EUROPEE, COME E PERCHÈ /5 - Le ultime percentuali pubblicate dall'European Institute of Statistics dicono che il 50.2% di donne è inoccupato o disoccupato....
Marta Mariani Lunedi, 05/05/2014 - Articolo pubblicato nel mensile NoiDonne di Maggio 2014
La qualità della vita di un paese si calcola anche su un "indicatore" sociale come la donna. Se in uno Stato, infatti, le donne diffusamente e generalmente riescono a conciliare il loro lavoro retribuito con le attività di cura familiare, allora lo stile di vita di tale nazione è più che buono, e medio-alta è la salute socioambientale.
Se prendiamo spunto dalle ultime percentuali pubblicate dall'European Institute of Statistics vediamo che per il Labour Force Survey - l'organo deputato a questo genere di indagini - il tasso di disoccupazione generale per i paesi dell'UE è al 10%, ed era al 9.6% già nel 2011. Il fatto che le donne siano maggiormente penalizzate ce lo dice un altro rilevamento dell'LFS, che evidenzia come il 50.2% di donne inoccupate o disoccupate sia in questa condizione per via delle "responsabilità familiari". Considerando che il 39,8% degli uomini vive la disoccupazione a causa della malattia o della disabilità, possiamo concludere facilmente che anche in Europa, e non solo in Italia, le cure domestiche e familiari contrastano l’accesso al lavoro più di quanto la disabilità non ostacoli quella maschile. Ingrata proporzione. Se andiamo a vedere i dati relativi alle persone in età lavorativa con impiego (dai 15 ai 64 anni), inoltre, constatiamo un altro fenomeno scoraggiante. In 27 paesi, mediamente, un uomo su dieci lavora esclusivamente part-time, contro quattro donne su dieci. Di questi impiegati a tempo parziale, solo l'11% degli uomini lavora part-time per potersi sobbarcare gli impegni familiari, contro al ben più pesante 46,1% delle donne. Se un uomo richiede di lavorare esclusivamente a tempo parziale, in Europa, nel 20,2% dei casi lo fa per accrescere il suo livello formativo, quindi per dedicarsi agli studi.

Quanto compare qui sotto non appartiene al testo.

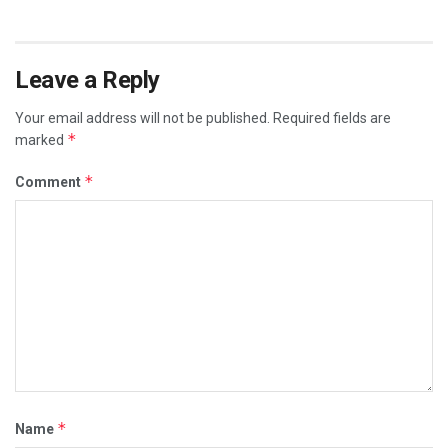
Leave a Reply
Your email address will not be published.
Required fields are
*
marked
*
Comment
*
Name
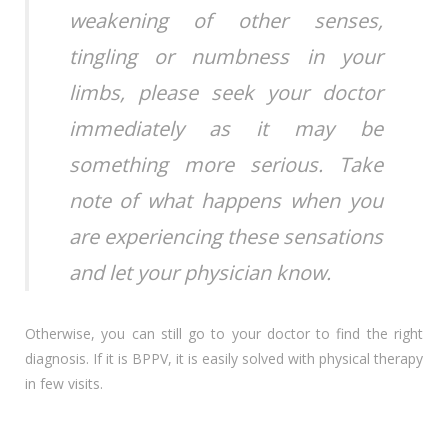
weakening of other senses,
tingling or numbness in your
limbs, please seek your doctor
immediately as it may be
something more serious. Take
note of what happens when you
are experiencing these sensations
and let your physician know.
Otherwise, you can still go to your doctor to find the right
diagnosis. If it is BPPV, it is easily solved with physical therapy
in few visits.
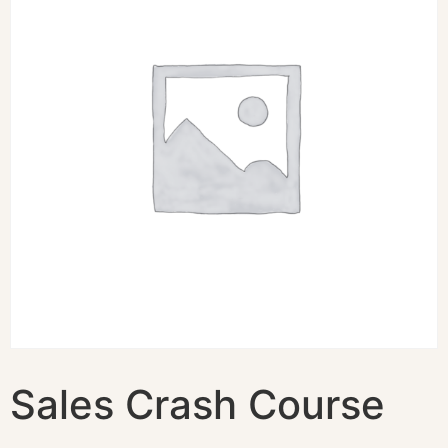
Sales Crash Course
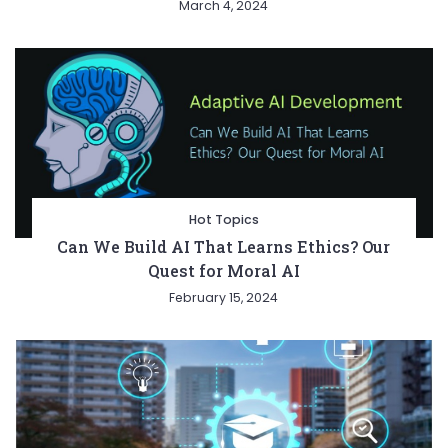
March 4, 2024
Hot Topics
Can We Build AI That Learns Ethics? Our
Quest for Moral AI
February 15, 2024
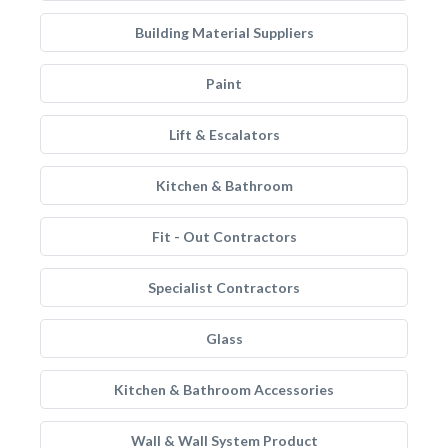
Building Material Suppliers
Paint
Lift & Escalators
Kitchen & Bathroom
Fit - Out Contractors
Specialist Contractors
Glass
Kitchen & Bathroom Accessories
Wall & Wall System Product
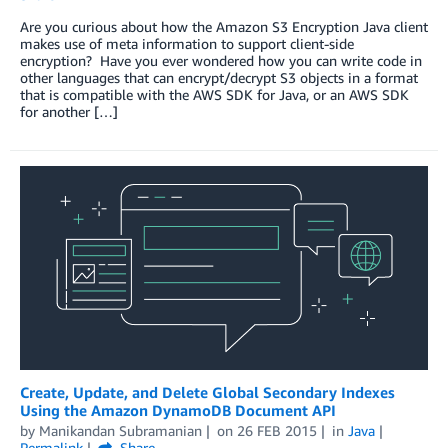
Are you curious about how the Amazon S3 Encryption Java client
makes use of meta information to support client-side
encryption? Have you ever wondered how you can write code in
other languages that can encrypt/decrypt S3 objects in a format
that is compatible with the AWS SDK for Java, or an AWS SDK
for another […]
Create, Update, and Delete Global Secondary Indexes
Using the Amazon DynamoDB Document API
by
Manikandan Subramanian
on
26 FEB 2015
in
Java
Permalink
Share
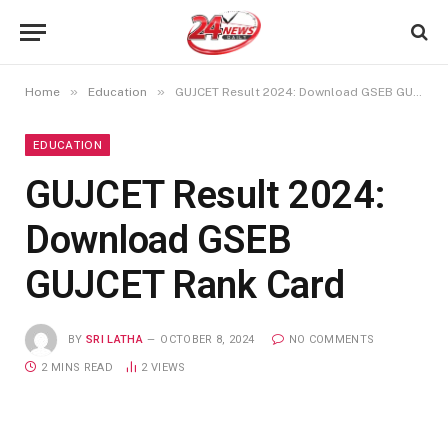
»
»
Home
Education
GUJCET Result 2024: Download GSEB GUJCET Rank Card
EDUCATION
GUJCET Result 2024:
Download GSEB
GUJCET Rank Card
BY
SRI LATHA
OCTOBER 8, 2024
NO COMMENTS
2 MINS READ
2
VIEWS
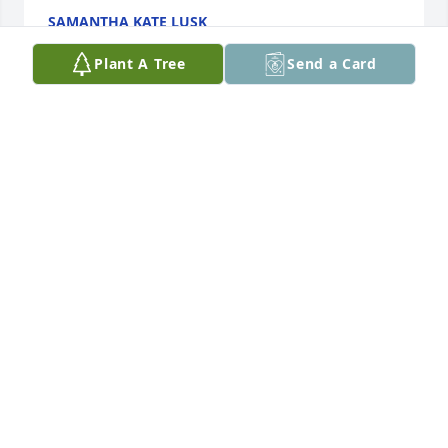
SAMANTHA KATE LUSK
Jan 04, 2024
Plant A Tree
Send a Card
I'm so sorry. She hadn't messaged me anymore I 
didn't know she was that bad
ANGELA LEATHERWOOD
Dec 29, 2023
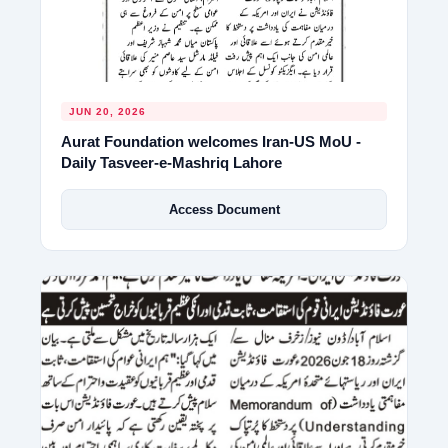
JUN 20, 2026
Aurat Foundation welcomes Iran-US MoU -
Daily Tasveer-e-Mashriq Lahore
Access Document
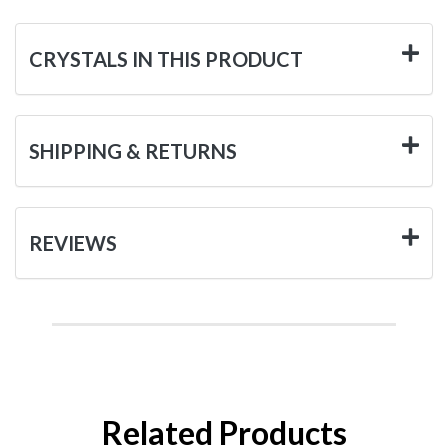
CRYSTALS IN THIS PRODUCT
SHIPPING & RETURNS
REVIEWS
Related Products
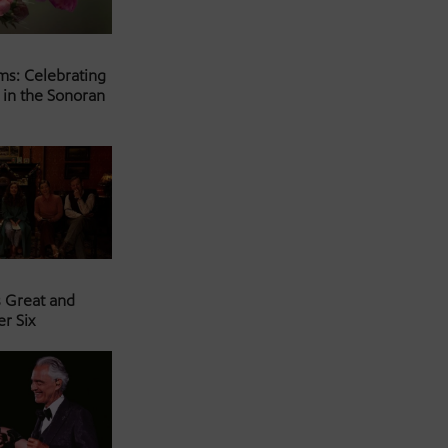
ms: Celebrating
 in the Sonoran
s Great and
er Six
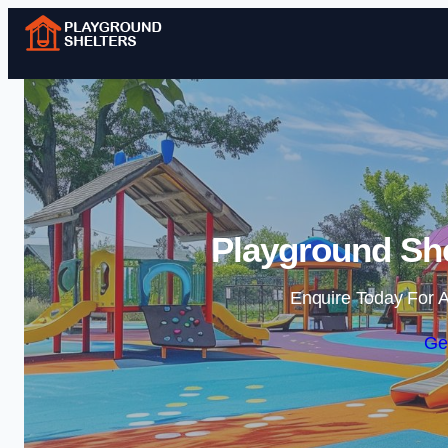
Playground She
Enquire Today For A
Ge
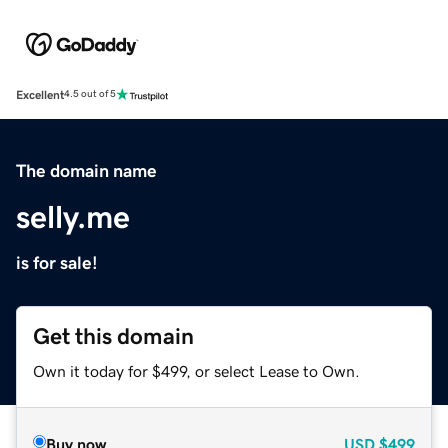
Excellent
4.5 out of 5
The domain name
selly.me
is for sale!
Get this domain
Own it today for $499, or select Lease to Own.
Buy now
USD
$499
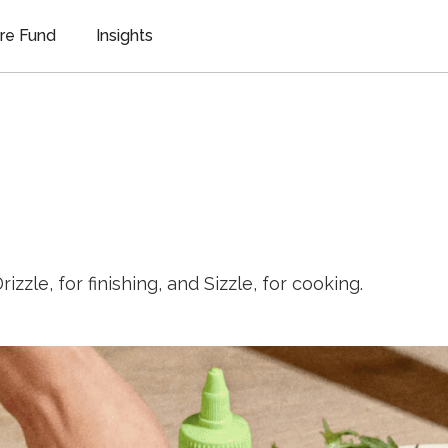
re Fund
Insights
rizzle, for finishing, and Sizzle, for cooking.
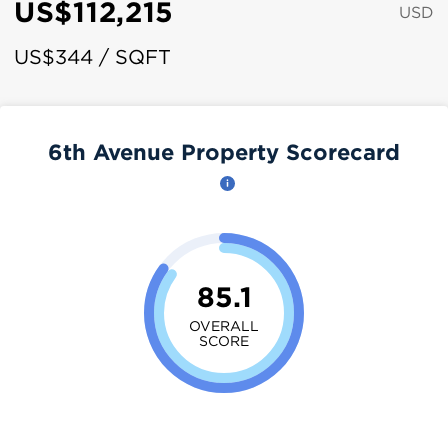
US$112,215
USD
US$344 / SQFT
6th Avenue Property Scorecard
85.1
OVERALL
SCORE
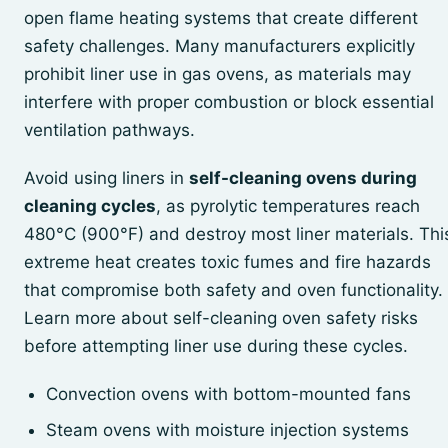
open flame heating systems that create different
safety challenges. Many manufacturers explicitly
prohibit liner use in gas ovens, as materials may
interfere with proper combustion or block essential
ventilation pathways.
Avoid using liners in
self-cleaning ovens during
cleaning cycles
, as pyrolytic temperatures reach
480°C (900°F) and destroy most liner materials. Thi
extreme heat creates toxic fumes and fire hazards
that compromise both safety and oven functionality.
Learn more about self-cleaning oven safety risks
before attempting liner use during these cycles.
Convection ovens with bottom-mounted fans
Steam ovens with moisture injection systems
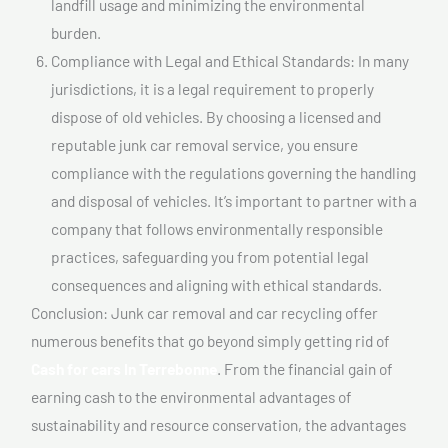
landfill usage and minimizing the environmental
burden.
Compliance with Legal and Ethical Standards: In many
jurisdictions, it is a legal requirement to properly
dispose of old vehicles. By choosing a licensed and
reputable junk car removal service, you ensure
compliance with the regulations governing the handling
and disposal of vehicles. It’s important to partner with a
company that follows environmentally responsible
practices, safeguarding you from potential legal
consequences and aligning with ethical standards.
Conclusion: Junk car removal and car recycling offer
numerous benefits that go beyond simply getting rid of
Cash for cars In Terrebonne
. From the financial gain of
earning cash to the environmental advantages of
sustainability and resource conservation, the advantages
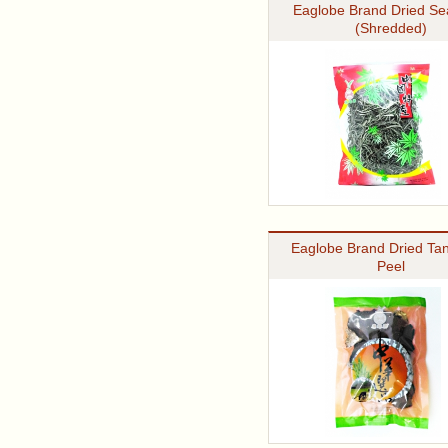
Eaglobe Brand Dried S
(Shredded)
Eaglobe Brand Dried Ta
Peel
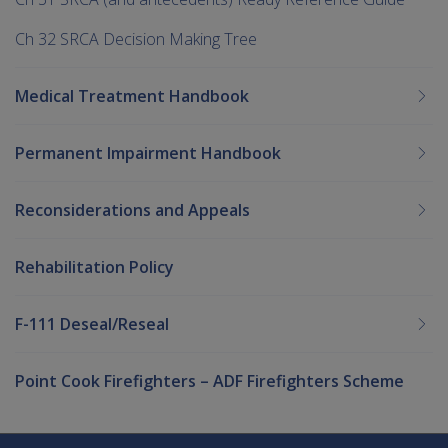
Ch 32 SRCA Decision Making Tree
Medical Treatment Handbook
Permanent Impairment Handbook
Reconsiderations and Appeals
Rehabilitation Policy
F-111 Deseal/Reseal
Point Cook Firefighters – ADF Firefighters Scheme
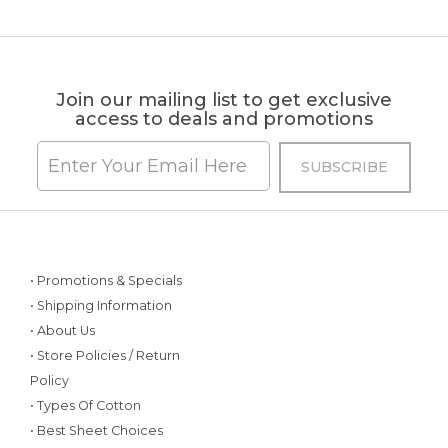
Join our mailing list to get exclusive
access to deals and promotions
• Promotions & Specials
• Shipping Information
• About Us
• Store Policies / Return
Policy
• Types Of Cotton
• Best Sheet Choices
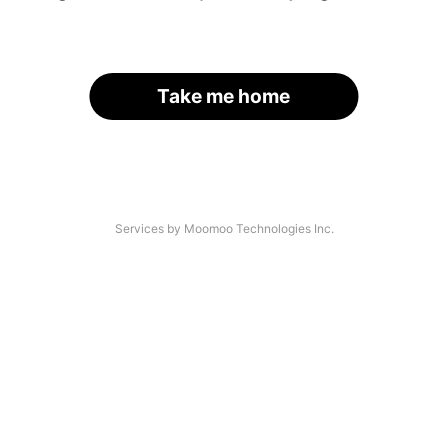
Take me home
Services by Moomoo Technologies Inc.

Dal punto di vista delle Risorse Umane, ancora, si può dire che il margine di crescita e di perfettibilità europeo è alto. Gli indicatori segnalano un cattivo impiego delle risorse nei vari paesi: soprattutto nel lavoro giovanile e in quello femminile. La mancata stabilizzazione dei contratti e il persistente clima di crisi hanno catapultato indietro le donne, rigettate nella dimensione domestica. L'Italia è il paese europeo che, dopo la Spagna, presenta la più forte esclusione dal lavoro dei giovani, e addirittura l'unico dove sia intorno allo zero la possibilità, per le ragazze, di trovare un'occupazione regolare a lungo termine.
Volendo concludere con una domanda, il quesito sarebbe il seguente: come possiamo ribellarci al sessismo del linguaggio e alla durezza degli stereotipi in idea, quando la realtà materialistica dei crudi fatti è ancora - in un anacronistico 2014 - all'era della pietra?